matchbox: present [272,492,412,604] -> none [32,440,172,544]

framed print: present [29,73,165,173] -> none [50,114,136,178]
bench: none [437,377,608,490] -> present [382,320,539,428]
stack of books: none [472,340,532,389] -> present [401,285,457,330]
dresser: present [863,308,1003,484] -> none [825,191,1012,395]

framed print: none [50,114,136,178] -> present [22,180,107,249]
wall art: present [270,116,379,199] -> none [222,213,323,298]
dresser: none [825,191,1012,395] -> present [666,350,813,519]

What to produce:
The material must be reproduced word for word.

Result:
matchbox: present [272,492,412,604] -> none [32,440,172,544]

framed print: present [29,73,165,173] -> none [50,114,136,178]
bench: none [437,377,608,490] -> present [382,320,539,428]
stack of books: none [472,340,532,389] -> present [401,285,457,330]
dresser: present [863,308,1003,484] -> none [825,191,1012,395]

framed print: none [50,114,136,178] -> present [22,180,107,249]
wall art: present [270,116,379,199] -> none [222,213,323,298]
dresser: none [825,191,1012,395] -> present [666,350,813,519]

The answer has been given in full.